Tom Kelly states that design starts with empathy. In my observation, empathy gets loads more lip service than action. Empathy takes grit and perseverance to push past our own narcissistic behaviors. It's not easy, but endlessly wealthy.
Here is where I, and many others, struggle with empathy; perspective. On one hand, perspective is the missing key to insights and discovery, and on the other, it’s the very thing that prevents us from seeing life with fresh eyes.
per·spec·tive
the state of existing in space before the eye: The elevations look all right, but the building’s composition is a failure in perspective.
the state of one’s ideas, the facts known to one, etc., in having a meaningful interrelationship: You have to live here a few years to see local conditions in perspective.
The magic sauce in developing strong empathy is strengthening your ability to step in and out of new and different perspectives. It can be a bit of a mind fake at first, trying to grasp ahold of more than one perspective at a time (especially when they are competing perspectives!).
Don’t know where to start? Stretch your comfort zone.
Most people have predictable routines that essentially blind them to seeing things differently. We take the same rout to and from work, we talk to the same people every day, we go to the same eateries, etc. STOP!
Well, don’t stop all of it, just stop one or two things and trade them in for something different. The more you’re willing to risk, the stronger that muscle is going to be.
Consider these as kick starters!
- Ask someone with a different political view to tell you a story of how they came to vote a certain way – and listen. Don’t battle it out, just listen and try to understand their perspective.
- Go to a church (or a different church/faith) and respectuflly inquire into what makes them different than the 10 other churches in your town. Just listen. This isn’t about being right or voicing an opinion. It’s about seeing life from a new perspective.
- Grab a cup of coffee with someone from a drastically different economic class than your own, and listen to what they consider their most exciting moment of the last year was. Don’t one-up the story or judge, just listen.
If you’re not feeling quite so risky, try starting with something as simple as listening to a grandparent tell of life growing up 2 or 3 generations removed from your own. If you’re on the grandparent end of that spectrum, listen to a 8 year old explain what an average day at school looks like.

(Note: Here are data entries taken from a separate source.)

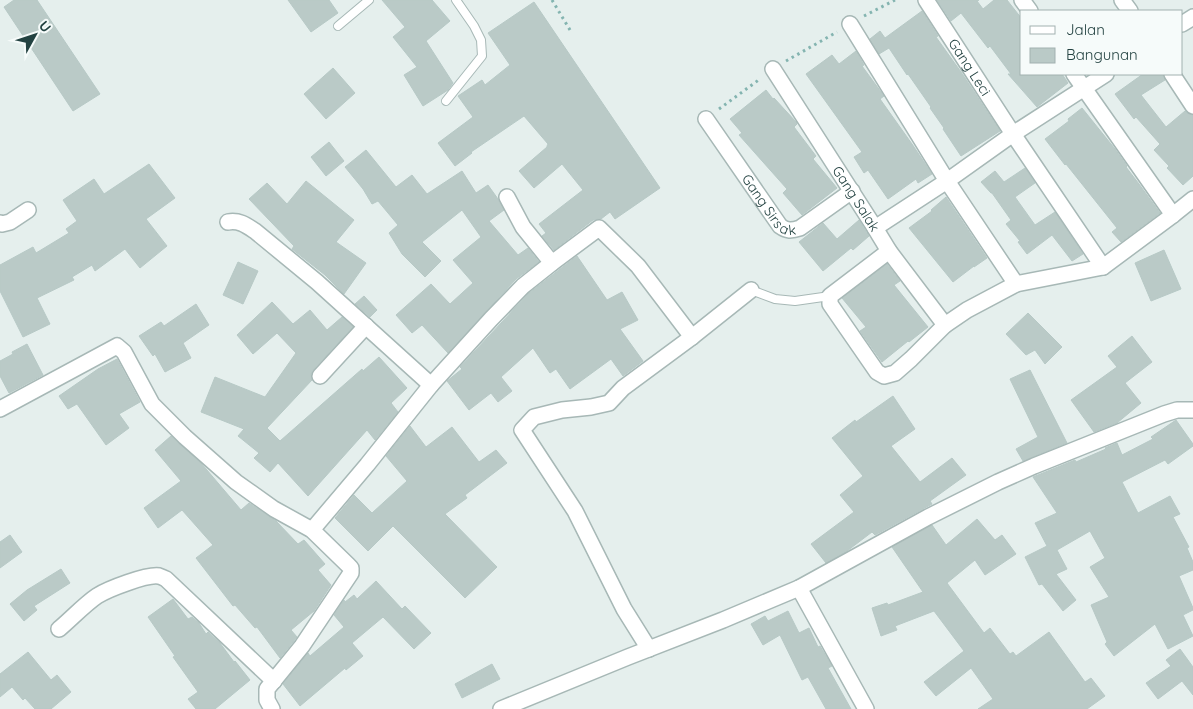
<svg xmlns="http://www.w3.org/2000/svg" width="1193" height="709" viewBox="0 0 1193 709" font-family="Quicksand,sans-serif">
<style>
.building{fill:#bacac7;stroke:#b7c9c6}
.lines{fill:none;stroke-linecap:round;stroke-linejoin:round}
.lane-casing{stroke:#a7b8b6;stroke-width:10}
.street-casing{stroke:#a7b8b6;stroke-width:18}
.path{stroke:#84b4b0;stroke-width:3;stroke-dasharray:2.5 4;stroke-linecap:butt}
.lane{stroke:#fff;stroke-width:8}
.street{stroke:#fff;stroke-width:15}
.labels{text-anchor:middle;dominant-baseline:central;stroke-width:4;stroke-linejoin:round;paint-order:stroke}
.street-label{font-size:14px;fill:#234241;stroke:#f6fbfa}
</style>
<rect width="100%" height="100%" fill="#e5efed"/>
<path class="building" d="M14,0H37L100,94L73,111L4,7Z
M288,0H329L338,13L311,32Z
M382,0H432L450,21L426,41L453,83L448,90L423,106L404,75L417,67L393,37L405,27Z
M937,0H979L977,1L983,9L994,0H1007L1022,19V74H1062L1068,83L1037,107L1008,74H1011L990,46L988,48L961,13L951,21Z
M534,2L660,188L615,219L610,212L601,219L593,220L554,250L542,236L546,233L539,224L583,190L562,164L534,188L519,171L547,147V146L548,144L524,116L471,152L472,153L455,166L438,143L473,117L458,96L482,80L485,85L510,65L488,33Z
M922,11L938,36L936,37L961,72L1000,131L961,156L943,129L944,128L930,108L931,107L908,74L907,75L889,48L879,54L870,39L880,31L885,38Z
M856,51L864,65L862,66L884,96L880,99L912,144L932,174L918,183L916,179L888,199L868,170L864,173L854,157L862,152L806,74L832,55L839,64Z
M333,68L355,93L326,119L304,94Z
M1143,74H1163L1165,80L1141,95L1166,127L1185,111L1188,114L1193,115V176L1183,185L1167,168L1169,166L1154,150L1160,144L1136,117L1134,119L1115,94Z
M766,90L773,99L774,98L797,123V124L794,127L816,156L813,159L837,188L802,215L783,193L787,189L739,135L742,133L730,119Z
M1082,108L1115,149L1127,166L1126,167L1139,184L1160,213L1121,242L1112,232L1117,228L1066,164L1065,165L1045,139L1069,121L1068,119Z
M329,142L344,161L326,176L311,157Z
M366,150L396,187L412,175L427,194L462,171L476,193L488,185L498,199L504,210L489,221L518,255L528,248L539,262L516,279L448,353L422,325L412,333L396,315L431,284L450,304L473,283L453,260L481,237L462,210L422,242L441,261L425,277L402,254L389,233L398,225L378,201L372,204L363,189L345,167Z
M149,164L175,198L146,219L167,246L140,268L125,249L95,271L92,265L72,277L74,280L37,298L50,324L23,337L0,291V265L33,247L36,253L69,233L66,229L77,221L63,200L94,179L104,194Z
M1025,168L1035,183L1015,197L1035,225L1055,212L1083,254L1072,261L1052,235L1027,254L1018,242L1020,241L1006,224L1011,220L992,193H991L981,182L995,171L1004,182Z
M306,181L354,220L336,242L366,263L344,294L325,275L292,249L294,246L249,199L267,183L287,204Z
M946,197L987,258L974,267V266L953,282L909,228L932,211L931,210Z
M859,220L869,236L853,250L851,248L823,271L799,242L823,223L837,239Z
M1164,250L1181,289L1151,301L1135,263Z
M577,256L607,300L622,292L638,320L620,329L643,361L623,376L611,359L570,389L556,369L550,373L533,348L501,377L512,391L498,402L491,393L469,410L447,381L462,369L460,367L529,293Z
M238,262L258,271L243,304L223,295Z
M887,264L900,281L894,285L928,327L909,342L908,341L882,362L860,331L866,327L842,298Z
M364,296L377,310L370,317L355,304Z
M272,302L293,324L310,310L327,330L342,317L353,327L313,370L311,374L312,380L267,428L280,441L362,369L363,371L379,357L407,388L391,403L398,412L375,440L367,430L308,496L278,463L270,472L254,458L259,453L238,436L244,429L201,412L215,377L265,397L296,353L277,333L253,354L237,335Z
M196,304L209,325L183,343L191,358L165,372L155,354L153,356L139,336L161,322L164,326Z
M1028,313L1062,347L1045,364L1035,350L1026,355L1006,334Z
M1132,336L1152,362L1125,383L1141,403L1117,423L1094,432L1071,400L1117,367L1108,356Z
M27,344L43,375L9,393L0,376V361L13,354L12,352Z
M117,359L140,402L119,414L129,428L106,445L77,404L68,409L59,396L98,369Z
M1030,370L1067,443L1023,461L1016,449L1038,437L1010,379Z
M893,396L915,429L891,446L920,482L952,458L966,475L930,501L932,504L875,535L872,532L847,551L826,563L811,544L854,512L840,495L863,476L832,438L855,420L856,422Z
M1176,420L1193,444V446L1168,464L1165,460L1122,482L1138,513L1170,496L1180,514L1173,517L1189,547L1187,548L1193,562V570L1179,576L1193,608V610L1183,615L1193,636L1168,649L1155,624L1114,656L1105,644L1107,642L1091,605L1109,597L1090,567L1105,558L1090,531L1057,550L1067,569L1056,574L1076,600L1063,611L1042,584L1039,585L1025,557L1047,546L1035,523L1057,513L1033,477L1075,460L1076,462L1106,449L1105,448L1117,443L1122,455L1153,439L1151,437Z
M410,426L426,447L452,427L479,462L496,450L507,463L465,495L467,498L445,514L497,567L465,598L393,526L368,551L335,518L354,495L372,513L407,481L386,456Z
M171,436L201,463L241,510L249,503L276,521L298,544L304,540L325,564L318,570L331,585L314,611L291,630L297,637L280,658L257,627L255,628L235,605L233,606L196,558L213,545L182,510L158,528L144,508L181,481L155,450Z
M977,519L995,540L1002,535L1016,554L985,575L975,560L947,583L984,633L990,628L1010,654L1013,652L1016,656L1049,632L1085,682L1091,678L1105,696L1087,709H978L993,699L971,668L936,696L924,682L964,651L934,611L895,626L897,630L881,636L872,608L887,603L888,605L923,592L892,547L932,525L946,545Z
M10,535L22,552L0,568V542Z
M61,569L70,583L34,606L37,610L24,621L10,604L27,590Z
M376,581L402,609L405,606L431,633L414,649L383,617L352,643L363,656L346,670L345,668L300,706L283,684L308,653L310,656L344,627L334,615L344,600L345,602L354,595L357,599Z
M173,599L188,619L192,617L199,623L206,634L208,632L220,643L234,662L235,661L250,680L215,709H196L188,699L198,692L173,657L175,656L148,617Z
M788,611L799,633L809,628L818,647L820,646L832,666L828,668L851,709H826L808,677L802,680L780,635L763,645L751,624L765,616L768,621Z
M1180,649L1193,667V695L1182,681L1158,699L1146,683L1171,666L1166,660Z
M28,652L51,680L57,675L71,692L51,709H35L25,698L23,700L12,687L0,697V674Z
M492,664L500,679L462,698L455,684Z"/>
<g class="lines">
<defs>
<path id="lane" d="M338,26L369,0
M446,101L482,56L481,40L474,26L456,0
M751,290L775,299L795,301L830,296"/>
<g id="street">
<path id="s1" d="M926,0L1013,134L1103,267"/>
<path d="M1022,0L1030,11"/>
<path d="M1122,0L1130,11"/>
<path d="M850,24L947,181L1016,284"/>
<path d="M1182,24L1193,17"/>
<path id="s2" d="M773,69L875,228L889,251L945,325"/>
<path d="M1074,74L1173,215"/>
<path d="M1172,74L1193,106"/>
<path id="s3" d="M706,119L780,226C787,231 791,231 800,228L852,191"/>
<path d="M507,197L523,227L552,263"/>
<path d="M228,222C239,220 246,225 255,231L317,282L431,385"/>
<path d="M0,223L2,224L10,222L28,210"/>
<path d="M875,228L947,181L1013,134L1106,74"/>
<path d="M889,251L830,296V304L877,372L884,376L895,373L911,359L945,325L967,310L1016,284L1103,267L1173,215L1193,199"/>
<path d="M320,376L366,326"/>
<path d="M0,409L117,346L124,352L152,404L185,437L236,482L274,509L312,530L348,565L351,568V573L302,646L267,689V700L272,709"/>
<path d="M312,530L367,465L431,385L491,319L523,286L552,263L599,228L638,266L692,337"/>
<path d="M799,588L866,709"/>
<path d="M59,629C71,619 85,604 97,596C108,589 147,574 159,576C162,577 164,578 166,579L274,681"/>
<path d="M649,649L624,609L575,511L522,430L534,417L562,410L591,407L609,403L623,388L692,337L751,290"/>
<path d="M501,709L628,657L723,620L799,588L928,517L998,482L1034,466L1164,414L1177,410H1193"/>
</g>
</defs>
<use href="#lane" class="lane-casing"/>
<use href="#street" class="street-casing"/>
<path class="path" d="M552,0L570,30
M864,16L895,0
M786,61L837,32
M719,109L760,79"/>
<use href="#lane" class="lane"/>
<use href="#street" class="street"/>
</g>
<g class="labels">
<g class="street-label">
<text stroke="none"><textPath href="#s1" startOffset="80">Gang Leci</textPath></text>
<text stroke="none"><textPath href="#s3" startOffset="108">Gang Sirsak</textPath></text>
<text stroke="none"><textPath href="#s2" startOffset="154">Gang Salak</textPath></text>
</g>
</g>
<rect x="1020" y="10" width="162" height="65" fill="#f6fbfa" stroke="#a2b1b0"/>
<rect x="1030" y="26" width="25" height="8" fill="#ffffff" stroke="#a2b1b0"/>
<text x="1066" y="35" font-size="15" fill="#234241">Jalan</text>
<rect x="1030" y="48" width="25" height="15" fill="#bacac7" stroke="#a2b1b0"/>
<text x="1066" y="60" font-size="15" fill="#234241">Bangunan</text>
<g transform="translate(35 35) rotate(50)" stroke="#f6fbfa" stroke-width="4" paint-order="stroke">
<path d="M0-4L9 19L0 12L-9 19Z" fill="#234241"/>
<text y="-8" font-size="14" font-weight="bold" text-anchor="middle" fill="#234241">U</text>
</g>
</svg>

Here is the beauty of embracing and understanding a new perspective that I missed for a long time; we don’t have to keep it. Perspective is about SEEING and doesn’t require BEING. It’s about a moment in time, landscape and context. We don’t need to be afraid of it.
Before you go, consider checking out Roger Martin’s book “Opposable Mind: Winning Through Integrative Thinking He takes the topic to a whole new level, one that I think you’ll appreciate and learn from.